Elle voulut boire; mais tout le monde ayant crié: «La reine boit! la reine boit!» elle rougit, se mit à rire et reposa la flûte devant elle.
La fin du dîner fut pleine de gaieté, le roi se montrait empressé et galant pour la reine. Puis, quand on eut pris les liqueurs, Cachelin annonça: «On va desservir pour nous faire de la place. S’il ne pleut pas, nous pouvons passer une minute sur la terrasse.» Il tenait à montrer la vue, bien qu’il fît nuit.
On ouvrit donc la porte vitrée. Un souffle humide entra. Il faisait tiède dehors, comme au mois d’avril; et tous montèrent le pas qui séparait la salle à manger du large balcon. On ne voyait rien qu’une lueur vague planant sur la grande ville, comme ces couronnes de feu qu’on met au front des saints. De place en place cette clarté semblait plus vive, et Cachelin se mit à expliquer: «Tenez, là-bas, c’est l’Eden qui brille comme ça. Voici la ligne des boulevards. Hein! comme on les distingue. Dans le jour, c’est splendide, la vue d’ici. Vous auriez beau voyager, vous ne verriez rien de mieux.»
Lesable s’était accoudé sur la balustrade de fer, à côté de Cora qui regardait dans le vide, muette, distraite, saisie tout à coup par une de ces langueurs mélancoliques qui engourdissent parfois les âmes. Mlle Charlotte rentra dans la salle par crainte de l’humidité. Cachelin continua à parler, le bras tendu, indiquant les directions où se trouvaient les Invalides, le Trocadéro, l’Arc de Triomphe de l’Étoile.
Lesable, à mi-voix, demanda: «Et vous, mademoiselle Cora, aimez-vous regarder Paris de là-haut?»
Elle eut une petite secousse, comme s’il l’avait réveillée, et répondit: «Moi?... oui, le soir surtout. Je pense à tout ce qui se passe là, devant nous. Combien il y a de gens heureux et de gens malheureux dans toutes ces maisons! Si on pouvait tout voir, combien on apprendrait de choses!»
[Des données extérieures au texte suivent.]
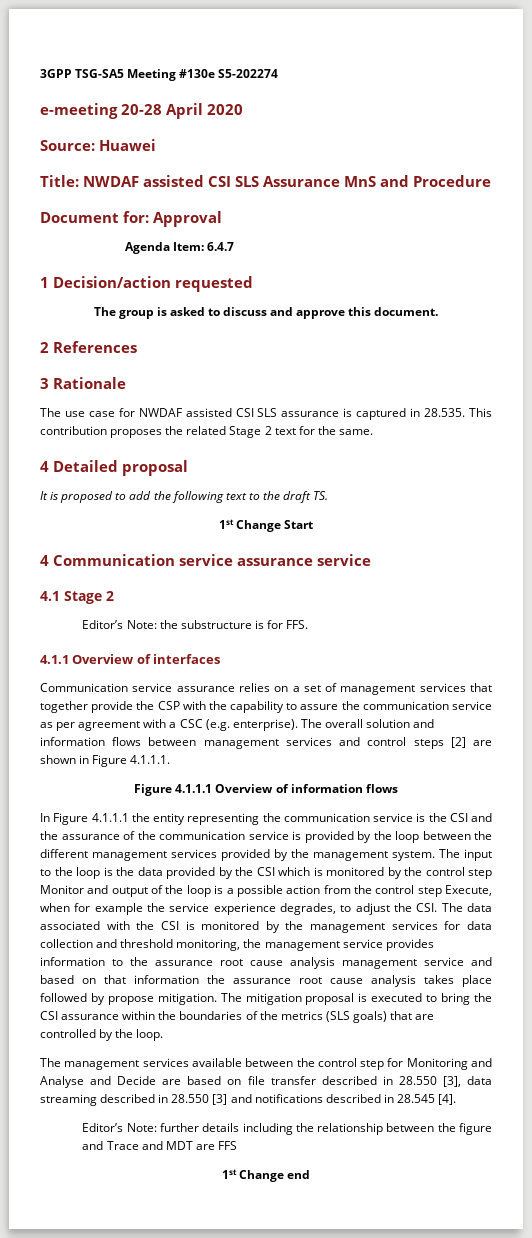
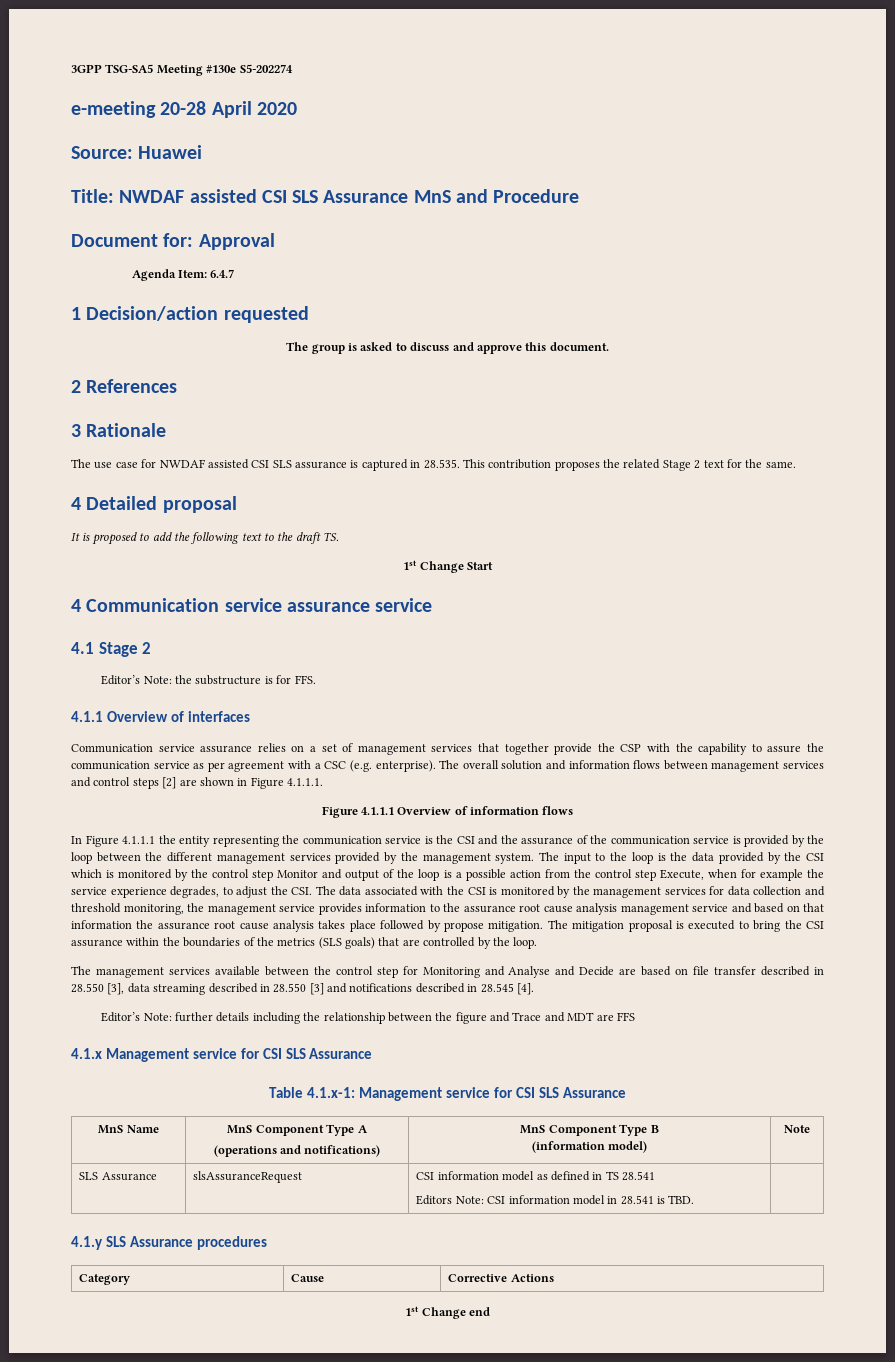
(237, 1145) none -> [71,1048,373,1062] [269,1087,626,1101] [98,1125,159,1134] [227,1124,368,1136] [213,1145,381,1157] [520,1124,659,1136] [531,1141,648,1153] [784,1125,810,1133] [79,1172,157,1181] [193,1171,303,1183] [416,1171,656,1181] [416,1195,695,1205] [71,1236,267,1250] [79,1274,131,1285] [291,1274,325,1282] [448,1274,554,1282] // 4.1.x Management service for CSI SLS Assurance // Table 4.1.x-1: Management service for CSI SLS Assurance // MnS Name | MnS Component Type A // (operations and notifications) | MnS Component Type B // (information model) | Note // SLS Assurance | slsAssuranceRequest | CSI information model as defined in TS 28.541 // Editors Note: CSI information model in 28.541 is TBD. | // 4.1.y SLS Assurance procedures // Category | Cause | Corrective Actions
Il s’était rapproché jusqu’à ce que leurs coudes et leurs épaules se touchassent: «Par les clairs de lune, ça doit être féerique?»
Elle murmura: «Je crois bien. On dirait une gravure de Gustave Doré. Quel plaisir on éprouverait à pouvoir se promener longtemps, sur les toits.»
Alors il la questionna sur ses goûts, sur ses rêves, sur ses plaisirs. Et elle répondait sans embarras, en fille réfléchie, sensée, pas plus songeuse qu’il ne faut. Il la trouvait pleine de bon sens, et il se disait qu’il serait vraiment doux de pouvoir passer son bras autour de cette taille ronde et ferme et d’embrasser longuement à petits baisers lents, comme on boit à petits coups de très bonne eau-de-vie, cette joue fraîche, auprès de l’oreille, qu’éclairait un reflet de lampe. Il se sentait attiré, ému par cette sensation de la femme si proche, par cette soif de la chair mûre et vierge, et par cette séduction délicate de la jeune fille. Il lui semblait qu’il serait demeuré là pendant des heures, des nuits, des semaines, toujours, accoudé près d’elle, à la sentir près de lui, pénétré par le charme de son contact. Et quelque chose comme un sentiment poétique soulevait son cœur en face du grand Paris étendu devant lui, illuminé, vivant sa vie nocturne, sa vie de plaisir et de débauche. Il lui semblait qu’il dominait la ville énorme, qu’il planait sur elle; et il sentait qu’il serait délicieux de s’accouder chaque soir sur ce balcon auprès d’une femme, et de s’aimer, de se baiser les lèvres, de s’étreindre au-dessus de la vaste cité, au-dessus de toutes les amours qu’elle enfermait, au-dessus de toutes les satisfactions vulgaires, au-dessus de tous les désirs communs, tout près des étoiles.
Il est des soirs où les âmes les moins exaltées se mettent à rêver, comme s’il leur poussait des ailes. Il était peut-être un peu gris.